I went round all the second stores in Sunderland and just got like loads and loads of old blues and jazz stuff and started listening to that. But I remember that dichotomy of hearing the blues and then listening to the Beatles and the Rolling Stones.

I lived down in Canterbury in 1972, round the corner from Dave Sinclair who was in a band called Caravan, he played with Robert Wyatt, Kevin Ayres. I saw Soft Machine, all those kind of people, and then in the 60s I went to all the festivals. I went to the Isle of Wight festival with Bob Dylan and The Who, I took my first acid half an hour before The Who came on, and blew my head off. I saw Taste with Rory Gallagher about 30 times, T-Rex, The Incredible String Band, Renaissance, Queen.

DIY spirit is very much alive

Then came the flashpoint of punk and Bruno started The Rejects and The Homosexuals in a newly-ignited music scene that’s documented in The Heart of Bruno Wizard film, directed by Elisabeth Rasmussen. He says he has always expressed himself through DIY, as he wasn’t prepared to sell his soul to the establishment. Are there similarities between punk in the 70s and today’s DIY culture?

The spirit is very much alive - in the punk thing, then in the rave scene, then in the current situation. There’s always going to be a small percentage of people that are what I call invisible saints. They’re naturally switched on to what’s right and wrong, and they have the gifts to articulate the dreams and aspirations of their generation through music, art, culture, film, drama, the way they bring their kids up or whatever.

I know kids that are doing it in America, 12-year-old kids, they think TV’s shit so they start running TV programmes, they start their own newspapers. There might only be three people tuning in but you know to them it’s like Fox News, it’s ABC. DIY is not accepting something that’s controlled by the establishment - the means of production, distribution and the media. In a sense this generation is naturally DIY.

They can make music, they’ve got the technology, they’ve got the kind of technology that previously you would have had to sell your soul to get into a studio, sell your soul to get the distribution rights. Sell your soul to be able to have your own movement. It’s there for kids. That’s the really exciting thing for me.

That’s why I’m excited about China, that’s why I’m excited about Shanghai. I understand they couldn’t give a fuck, if they want to come to London and play, but they’d love it if I went out there and jammed with them while they were all wearing their tartan skirts. And these are people who are children or younger brothers and sisters of the people who stood in Tiananmen Square and said no, fuck your tanks. That’s DIY to me. Standing in front of a tank and going, No.

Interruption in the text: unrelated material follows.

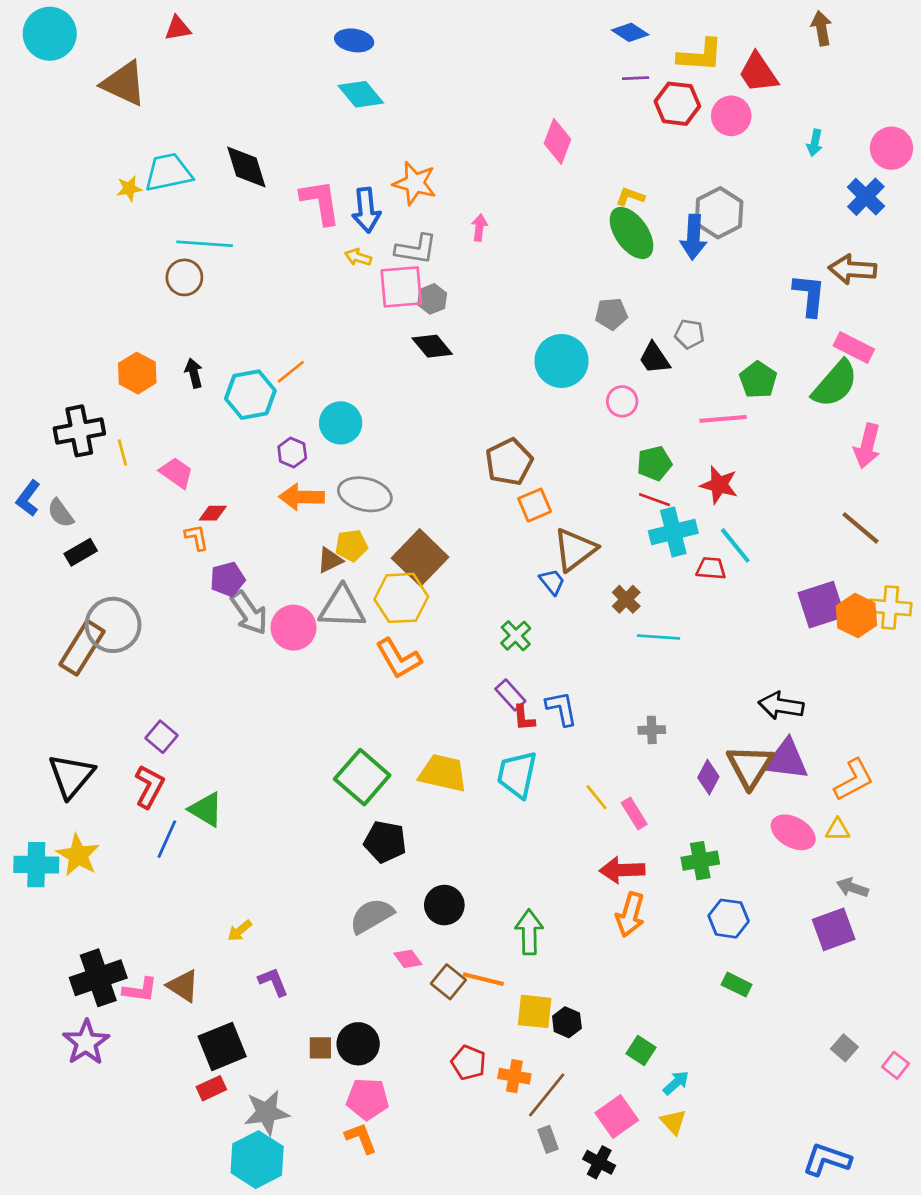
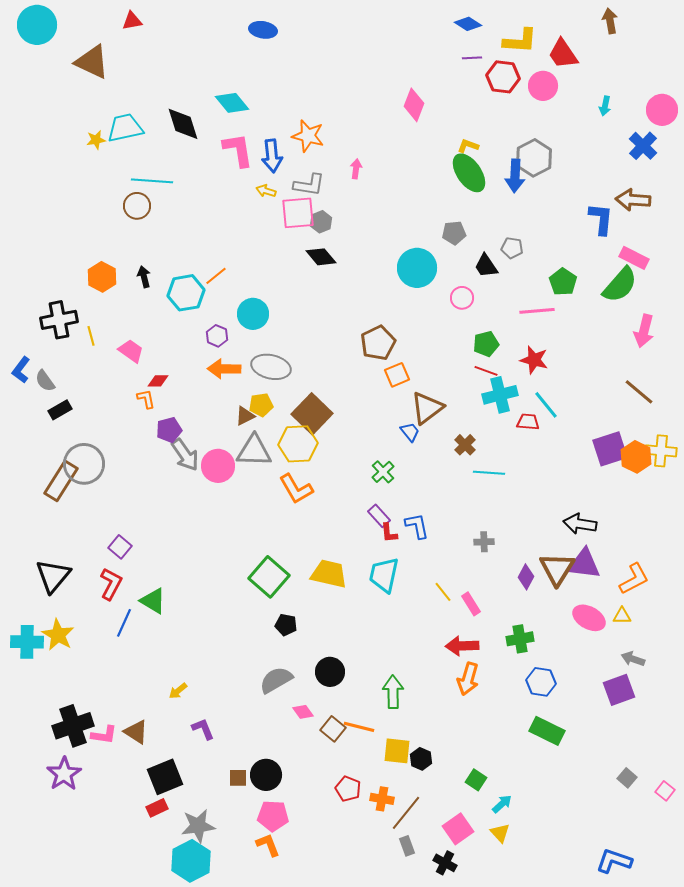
cyan diamond: (361, 94) -> (232, 103), moved
black pentagon: (385, 842) -> (286, 625), size x0.7
green rectangle: (737, 985) -> (547, 731), size x1.6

The Homosexuals - by Terry Tyldesley

I’ve got a great live band together

Bruno’s plans for this year include more shows, collaborations and a vinyl retrospective release.

The current Homosexuals line up is drawn from musicians Ben Harris, Tom Oakes, John Mathews, Sir Alick & The Phraser, George Harassment, Susan Vida, Sir Christopher Gray, Joel Amey, James Belmont, Julien Bennet-Holmes, Jonathan Edelstein, A Hayman, Jim Welton, Hippie Alan.

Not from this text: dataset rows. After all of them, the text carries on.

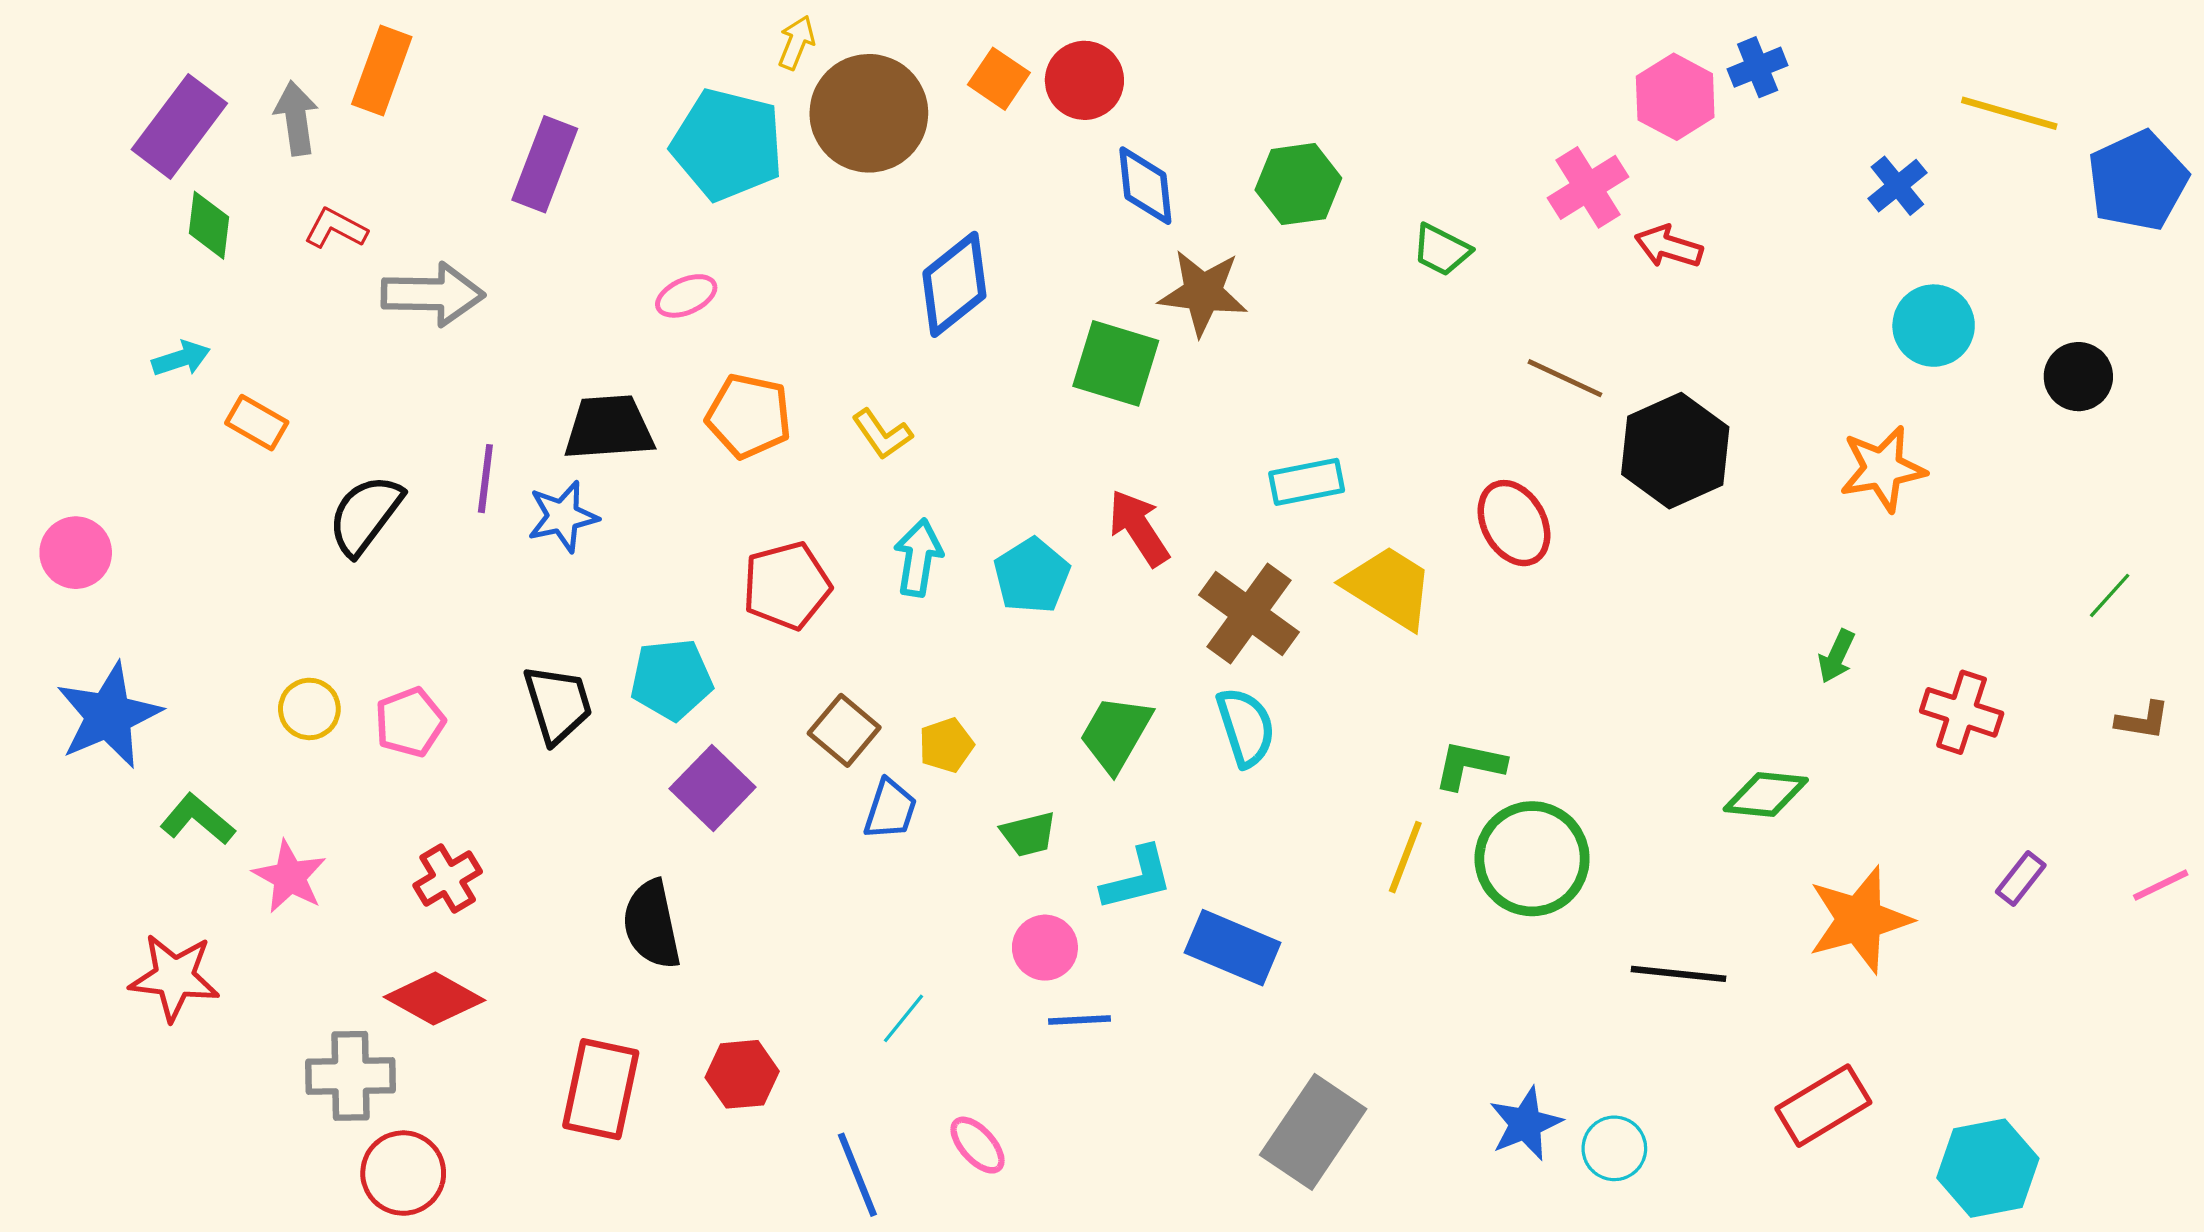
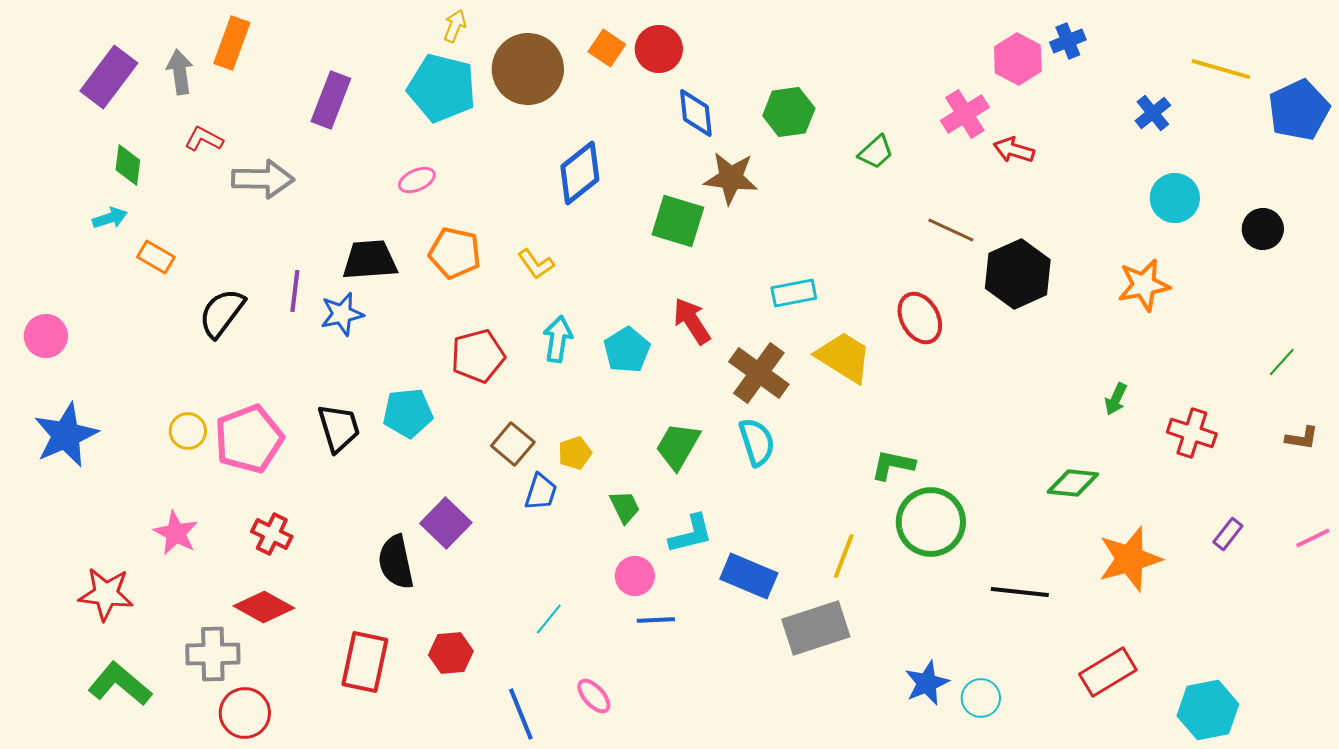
yellow arrow: (796, 43) -> (455, 26), moved
green diamond: (209, 225) -> (128, 165), moved
green trapezoid: (1442, 250) -> (876, 152), turned -69
pink pentagon: (410, 722) -> (249, 439), size x1.6
purple square: (713, 788) -> (446, 523), moved
green L-shape: (197, 819) -> (120, 684), moved, size x1.4
green trapezoid: (1029, 834) -> (625, 507), turned -102
yellow line: (1405, 857) -> (844, 556), moved
red cross: (448, 878) -> (272, 534), turned -33
gray rectangle: (1313, 1132) -> (816, 628), moved, turned 38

I’ve got a great live band together in London, great live set, my band is still learning some songs that I wrote 30 years ago, 25 years ago. When we play the back catalogue it’s new for people, it’s like wow! A lot of the songs that I write fit nicely into that 21st Century Homosexuals brief but there’s other songs that I think will be great with somebody for electro, or for a noise band or spoken word or just complete improvs.

There’ll be some great gigs, there’ll be some stuff coming out. There’s the double vinyl album coming out later on this year in America on In the Red Records who first broke Black Lips and Jay Reatard. It’s an archive thing with amazing artwork and the story of The Homosexuals. And that will just bring the back catalogue up to date.